▶

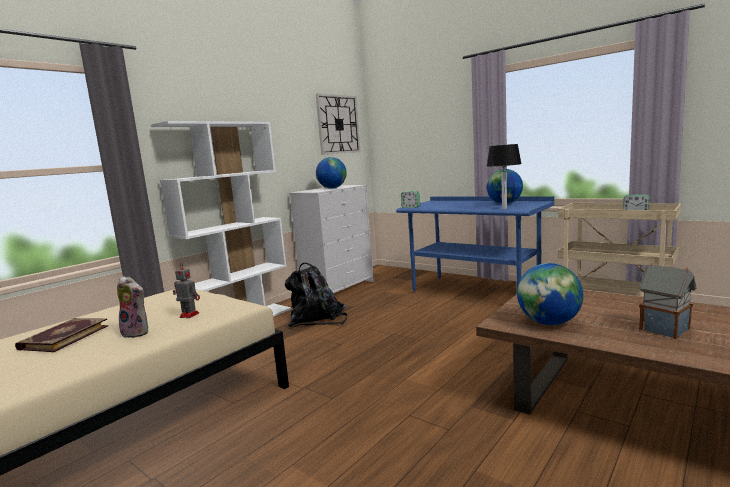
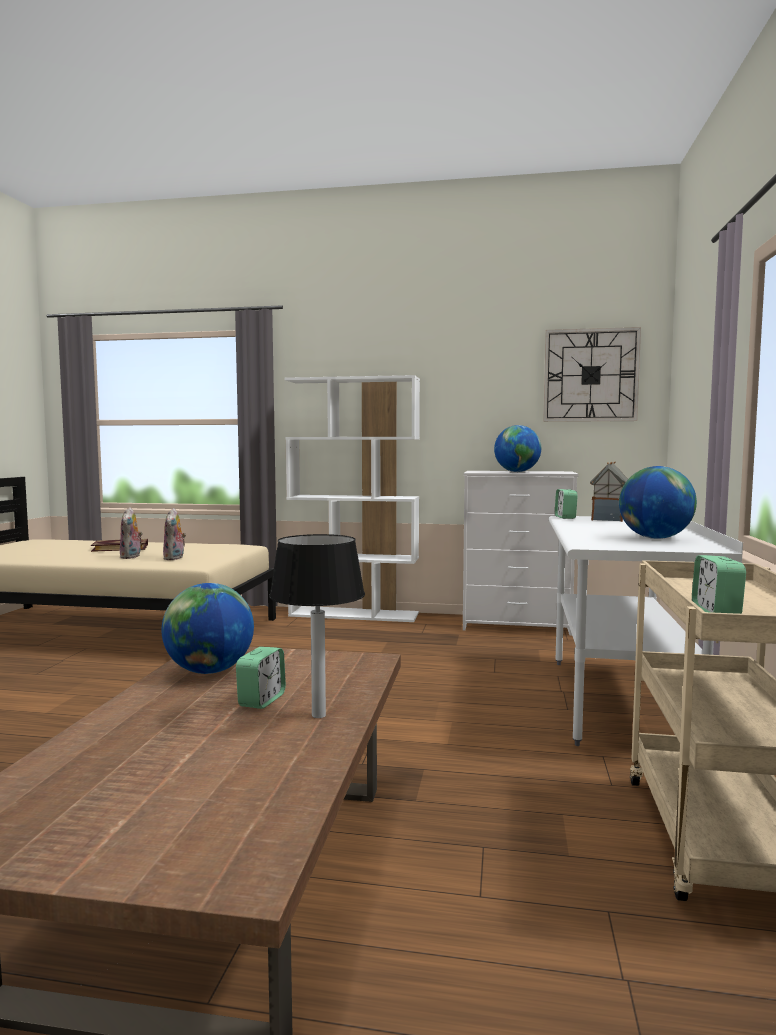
camera: 60 degrees right, 5 degrees down
(188, 315) = (175, 558): toy robot -> plush toy
(317, 319) = (394, 638): black backpack -> none
(474, 292) = (619, 702): blue desk -> white desk
(504, 208) = (586, 540): table lamp -> table lamp (318, 715)
(610, 313) = (261, 700): none -> alarm clock
(666, 329) = (190, 732): toy house -> toy house (608, 519)

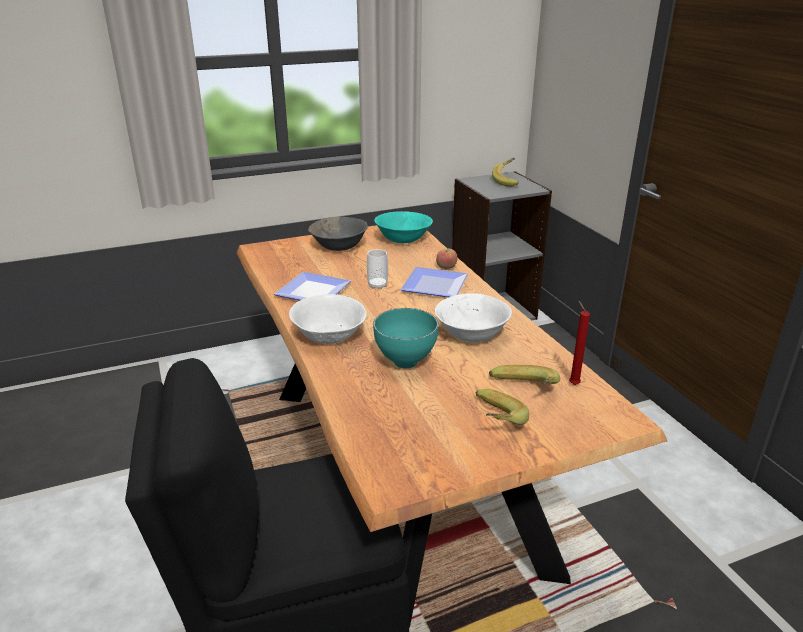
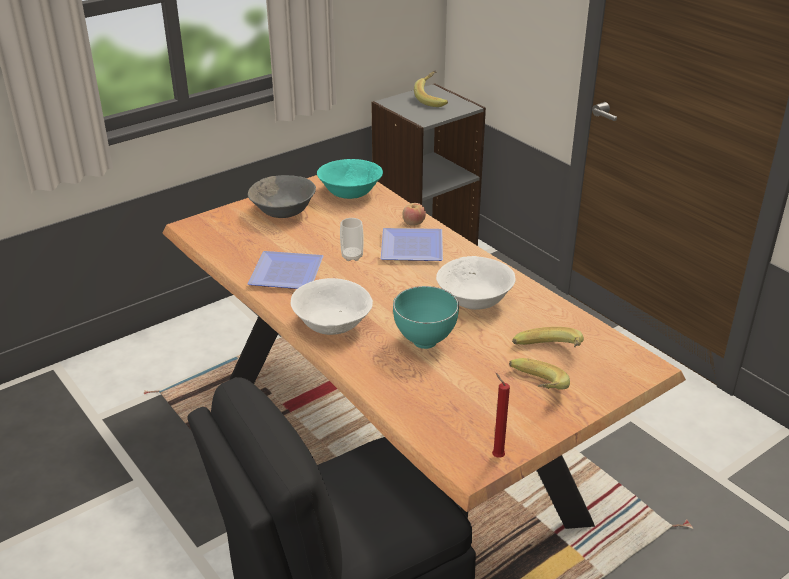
camera: 15 degrees left, 5 degrees up
(572, 383) = (590, 338): red candle -> red candle (496, 456)

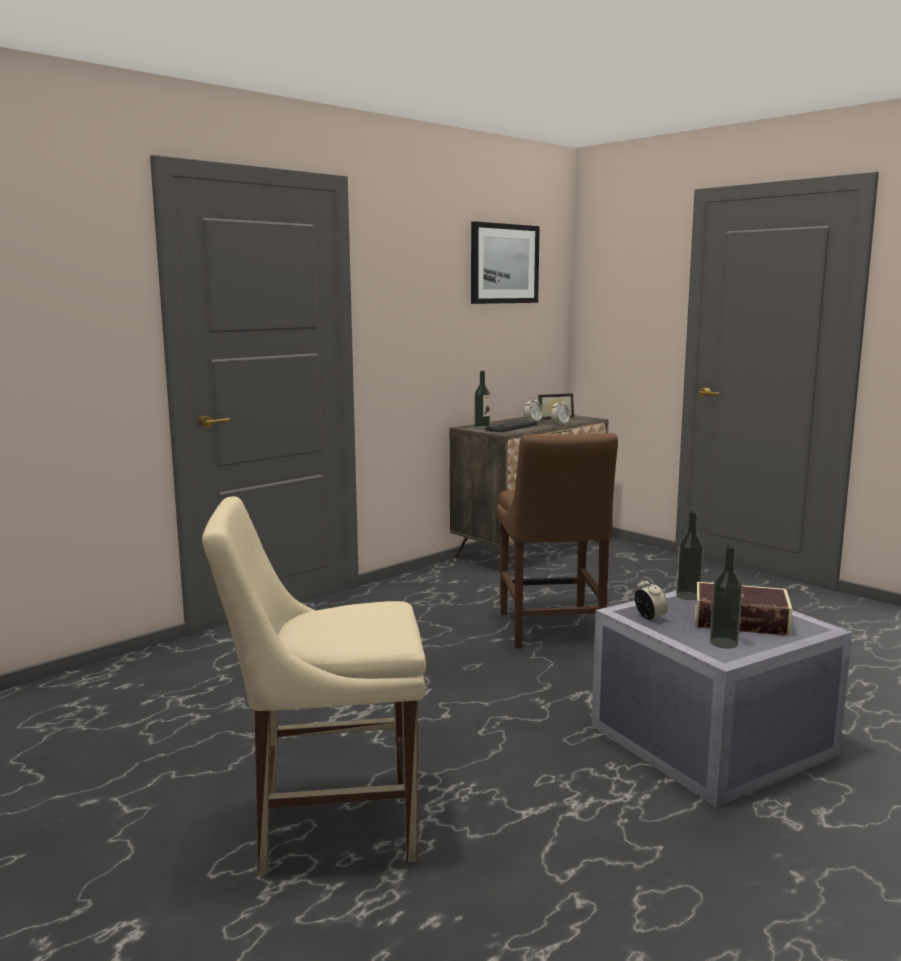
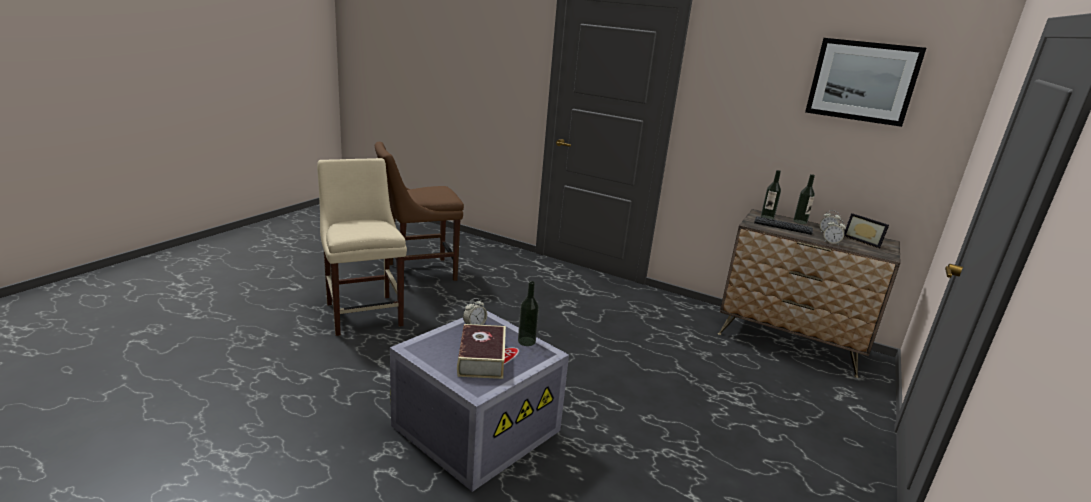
camera: 70 degrees right, 10 degrees up
(551, 630) = (622, 359): brown chair -> brown chair (418, 272)
(723, 643) = (436, 349): bottle -> bottle (800, 222)

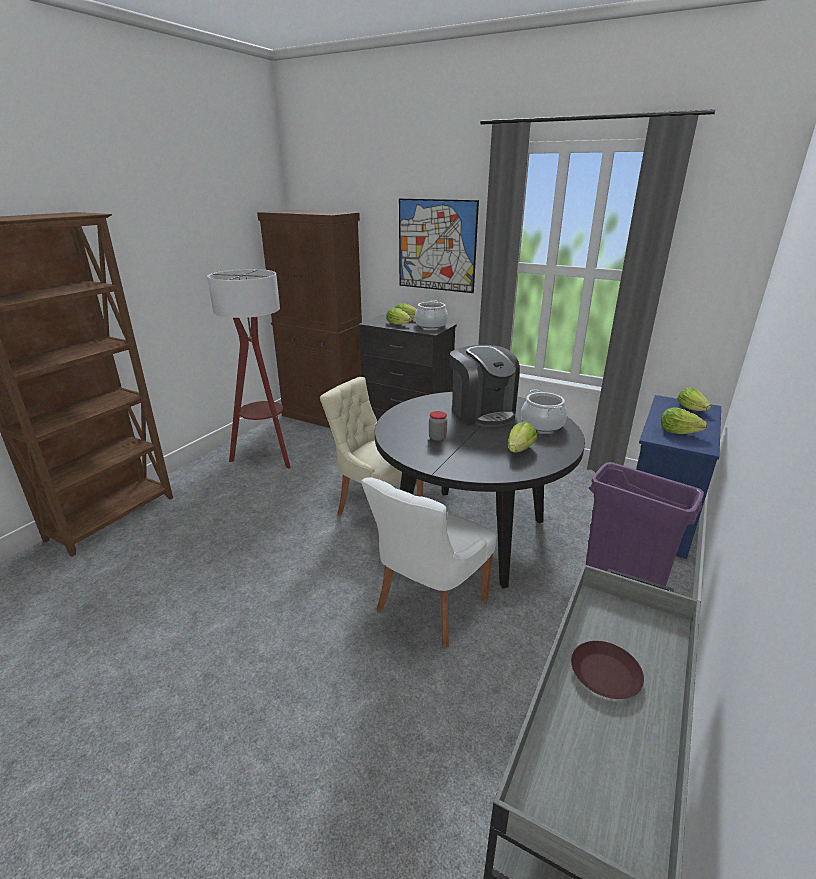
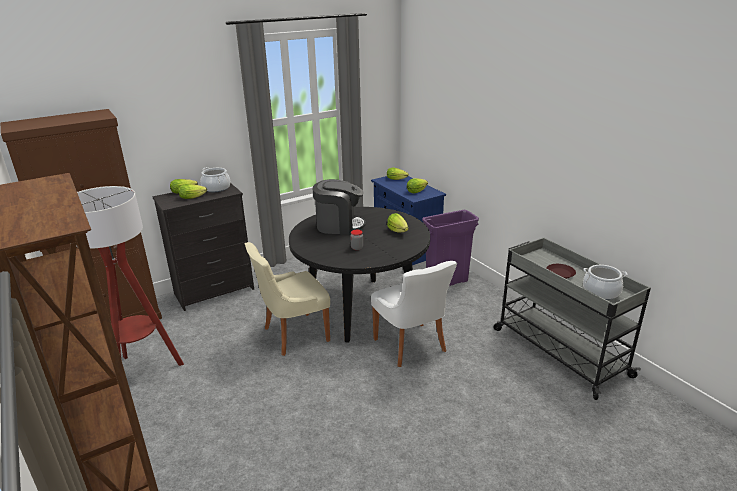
camera: 60 degrees left, 0 degrees up
(436, 245) = (195, 122): picture -> none
(542, 424) = (375, 216): cooking pot -> cooking pot (601, 292)

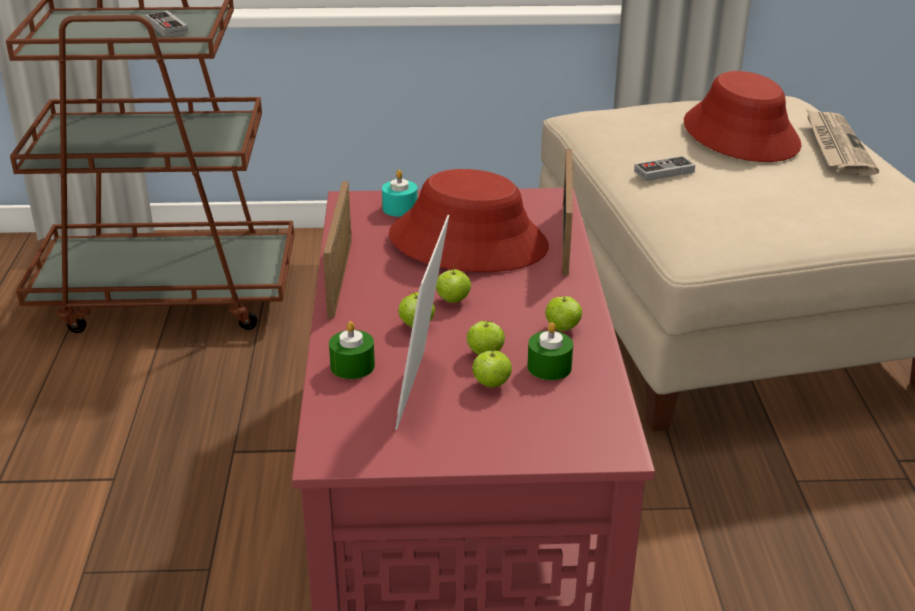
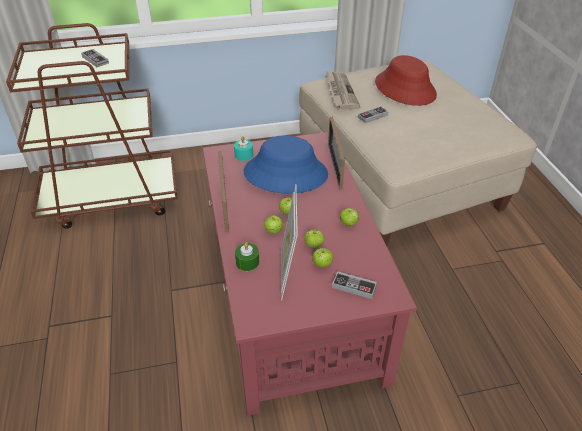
camera: 10 degrees left, 10 degrees up
(468, 242) = (286, 173): red hat -> blue hat
(541, 425) = (354, 287): none -> game controller
(549, 367) = (348, 249): green candle -> none
(836, 146) = (452, 91): newspaper -> newspaper (340, 92)

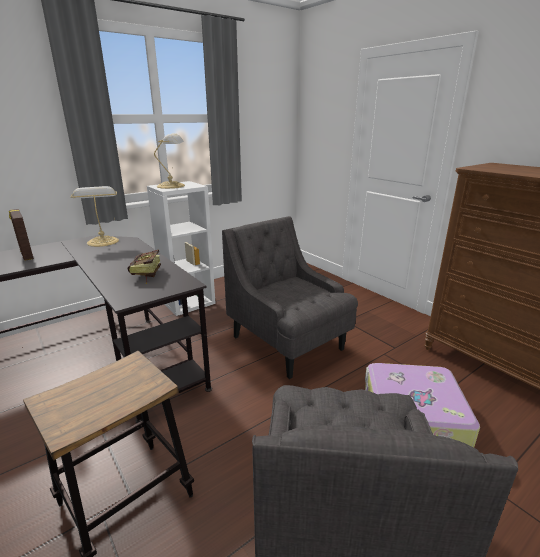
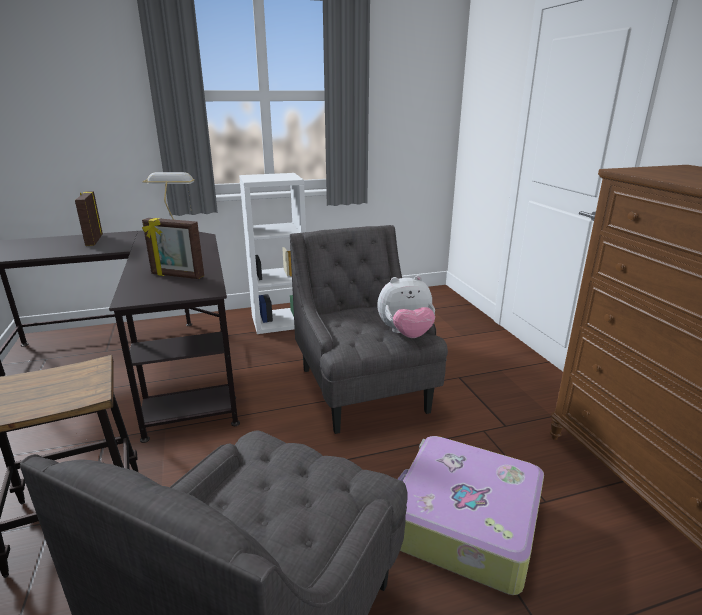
camera: 20 degrees right, 0 degrees up
(145, 275) = (177, 276): book -> picture frame
(172, 186) = (265, 177): table lamp -> none
(328, 295) = (406, 334): none -> plush toy

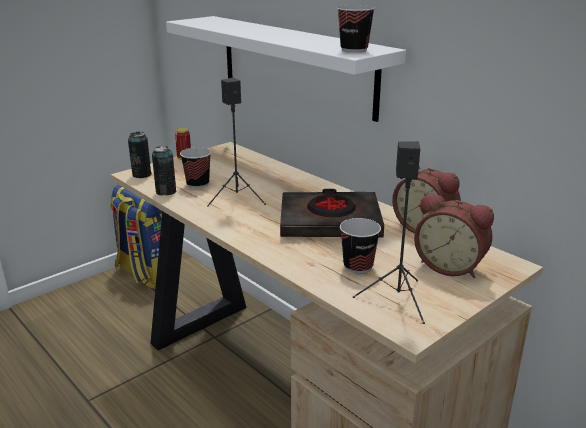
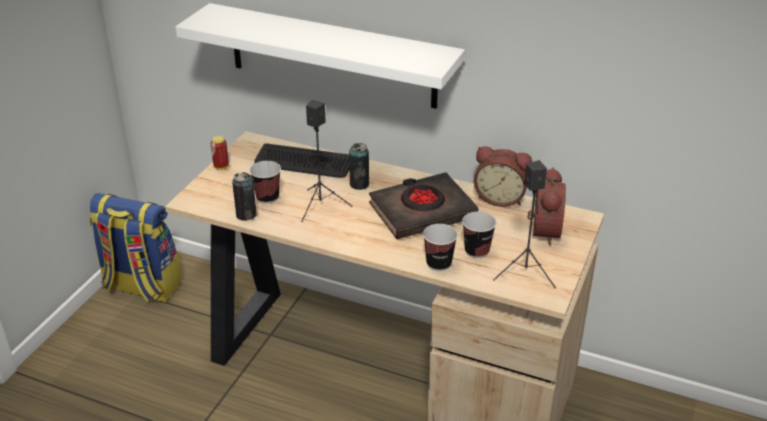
camera: 25 degrees left, 10 degrees up
(142, 175) = (199, 199): can -> can (359, 184)
(255, 168) = (303, 162): none -> keyboard
(354, 50) = (425, 60): cup -> cup (439, 264)
(450, 266) = (542, 231): alarm clock -> alarm clock turned 90 degrees counterclockwise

◀

**TASK DETAILS**
Each line of the listing above that contains the word "left" counts once; please give the total and nothing more.

**TASK RESPONSE**
4